Sin reserva estratégica, la exportación ya no es para celebrar

La preocupación sobre las reservas de gas se extiende, mientras autoridades del gobierno intentan calmar a la opinión pública con declaraciones optimistas pero sin presentar nada de información.

A las denuncias de políticos opositores sobre el agotamiento del hidrocarburo se sumó la estimación del exgerente de Exploración de YPFB en la primera gestión de Morales, Edmundo Pérez Peralta, cuyo cálculo coincide con lo denunciado: las reservas actuales estarían en poco más 4 TCF.

Finalmente el Ministro de Hidrocarburos, Luis Sánchez, se inmutó y salió a afirmar que hay 132 TCF de gas convencional, mil por ciento más que lo certificado en 2013, algo difícil de creer incluso sumando las reservas probada, probables y posibles.

Lo más probable es que, siendo optimistas, las reservas actuales igualen a las de 2013, cuando se certificaron 10,45 TCF.
El ministro Sánchez, por fin, ha anunciado que se conocerá el informe final para la segunda mitad de agosto.

Mientras esperamos el plazo para verificar si las autoridades del sector cumplen con su palabra –y con la ley-, la preocupación es la misma que teníamos hace 4, 5, 8 o 10 años: no existe una reserva estratégica para Bolivia.
“Antes era impensable exportar cero de nada con un ratio menor a los 20 años. Ahora tenemos ratios menores a 10 años y seguimos exportando”, advertía ya el año 2014 el director del CEDIB, Marco Gandarillas.

Un año antes, el ex ministro de Hidrocarburos de Evo Morales, Andrés Soliz Rada, más reflexivo planteaba que el volumen a exportarse sea limitado a las reservas probadas existentes, de modo que se garantice gas para los bolivianos durante al menos 40 años.
Lo que el gobierno nacional hizo, tanto antes como después de estas advertencias y planteamientos, fue todo lo contrario.

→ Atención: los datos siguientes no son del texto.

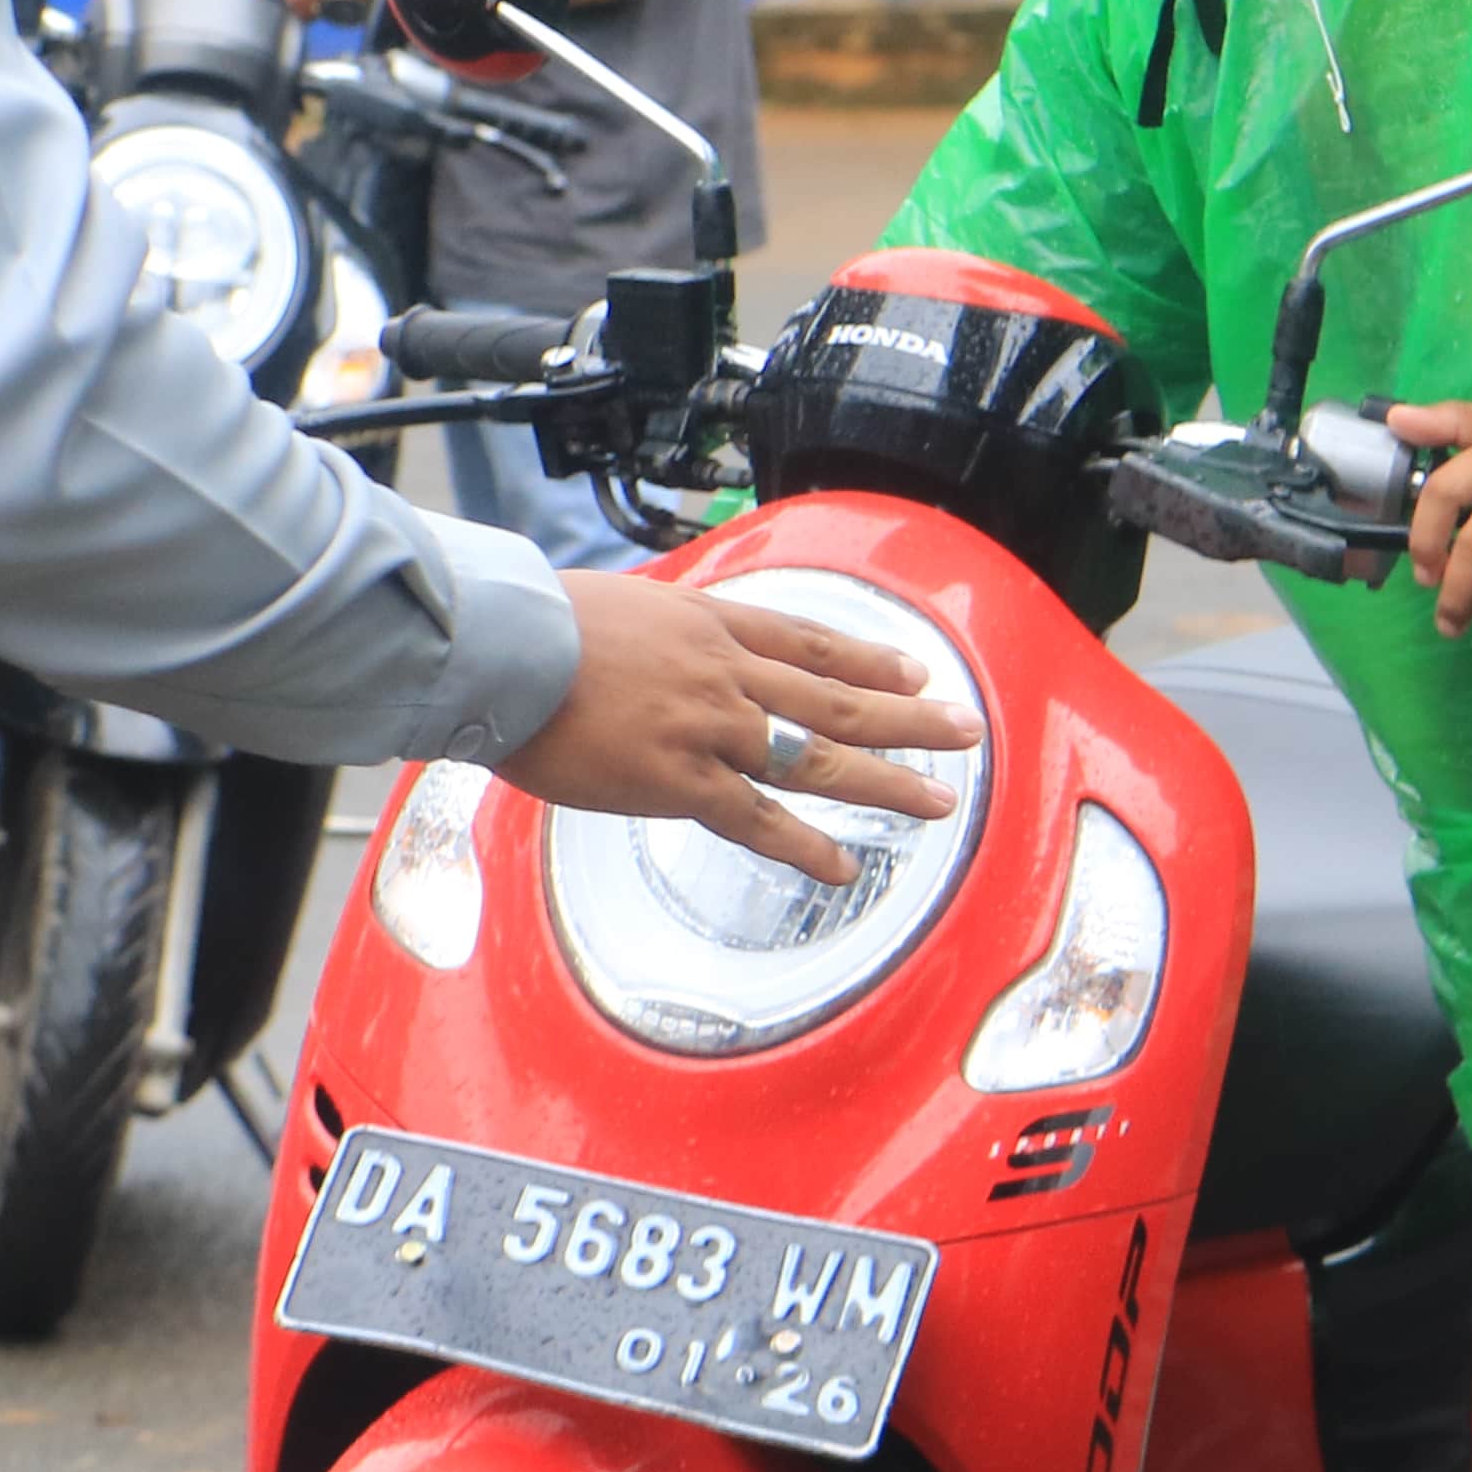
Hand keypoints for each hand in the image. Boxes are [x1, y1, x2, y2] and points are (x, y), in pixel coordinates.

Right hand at [502, 575, 986, 886]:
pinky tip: (845, 865)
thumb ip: (661, 633)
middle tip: (965, 730)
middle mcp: (729, 673)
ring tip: (939, 802)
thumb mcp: (621, 605)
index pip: (813, 643)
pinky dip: (807, 846)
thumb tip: (662, 648)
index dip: (870, 661)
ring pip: (819, 759)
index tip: (914, 672)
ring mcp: (712, 728)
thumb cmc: (541, 623)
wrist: (507, 647)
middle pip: (839, 699)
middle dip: (910, 718)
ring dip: (886, 781)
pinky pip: (759, 821)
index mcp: (713, 624)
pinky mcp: (681, 781)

A finales de la década pasada, Bolivia formalizó un contrato de exportación de gas a Argentina por 20 años, para enviarle hasta 27 millones de metros cúbicos diarios. Y se firmó una adenda al contrato con Brasil para exportar 2 millones de metros cúbicos diarios adicionales.

Años después, justamente en 2014, el gobierno celebraba triunfante el aumento de los volúmenes de exportación a Argentina y la inauguración del caudaloso pozo Margarita 6, acelerando aún más la extracción y exportación sin que estén funcionando los principales proyectos industrializadores. En sus anuncios de prensa, el gobierno celebraba este vaciamiento energético como un éxito.

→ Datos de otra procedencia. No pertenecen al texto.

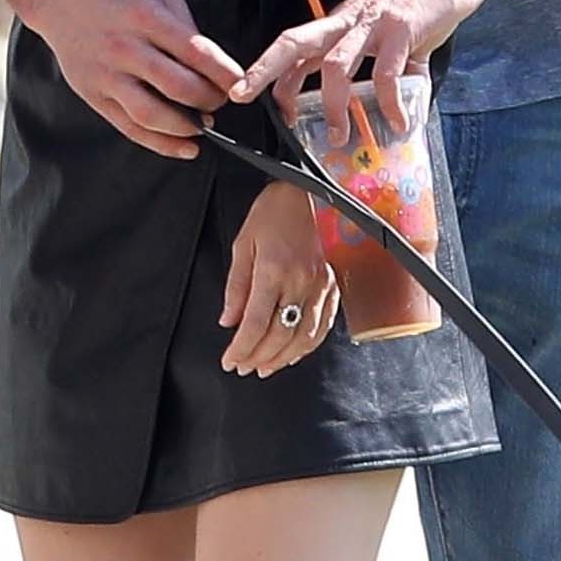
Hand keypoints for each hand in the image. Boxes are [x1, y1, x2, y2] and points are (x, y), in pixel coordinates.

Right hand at [24, 0, 244, 160]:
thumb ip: (186, 27)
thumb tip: (213, 64)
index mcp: (145, 18)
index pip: (195, 52)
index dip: (224, 73)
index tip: (240, 84)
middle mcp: (125, 48)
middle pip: (177, 87)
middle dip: (209, 100)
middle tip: (221, 101)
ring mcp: (106, 75)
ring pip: (152, 114)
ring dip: (187, 127)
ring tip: (204, 125)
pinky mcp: (93, 96)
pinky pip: (130, 128)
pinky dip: (161, 144)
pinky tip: (184, 147)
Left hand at [220, 181, 337, 375]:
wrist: (304, 193)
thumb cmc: (270, 215)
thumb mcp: (242, 246)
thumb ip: (236, 287)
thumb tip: (228, 321)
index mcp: (273, 269)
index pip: (255, 322)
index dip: (241, 348)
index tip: (229, 361)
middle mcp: (300, 281)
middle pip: (279, 335)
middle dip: (258, 357)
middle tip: (242, 367)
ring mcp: (320, 286)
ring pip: (303, 336)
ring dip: (283, 358)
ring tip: (264, 367)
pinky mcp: (332, 287)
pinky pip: (323, 325)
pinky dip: (307, 346)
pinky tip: (292, 354)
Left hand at [231, 0, 491, 144]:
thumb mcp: (388, 33)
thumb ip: (383, 68)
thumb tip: (386, 109)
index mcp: (339, 23)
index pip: (293, 45)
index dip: (269, 70)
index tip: (254, 97)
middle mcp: (348, 21)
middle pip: (294, 41)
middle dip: (265, 69)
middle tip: (242, 95)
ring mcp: (373, 24)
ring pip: (336, 65)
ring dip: (332, 106)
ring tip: (338, 137)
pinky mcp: (402, 29)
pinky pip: (387, 74)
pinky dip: (389, 104)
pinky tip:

Hoy, ninguno de los dos mercados puede ser abastecido plenamente, el mercado interno se empieza a preocupar, y los anhelados proyectos de industrialización, cual repetición tragicómica de la historia boliviana, han quedado postergados una vez más.

Lo anterior supone un incumplimiento de los mandatos de la nacionalización de hidrocarburos. Y también pone en riesgo el cumplimiento de la tan pisoteada Constitución Política del Estado, que en su Artículo 20 garantiza el derecho al “acceso universal y equitativo a los servicios básicos de agua potable, alcantarillado, electricidad, gas domiciliario, postal y telecomunicaciones”.
A diferencia de hace 4 años, el gobierno ya no celebra la exportación. Sin reserva estratégica, el gas se va haciendo gas.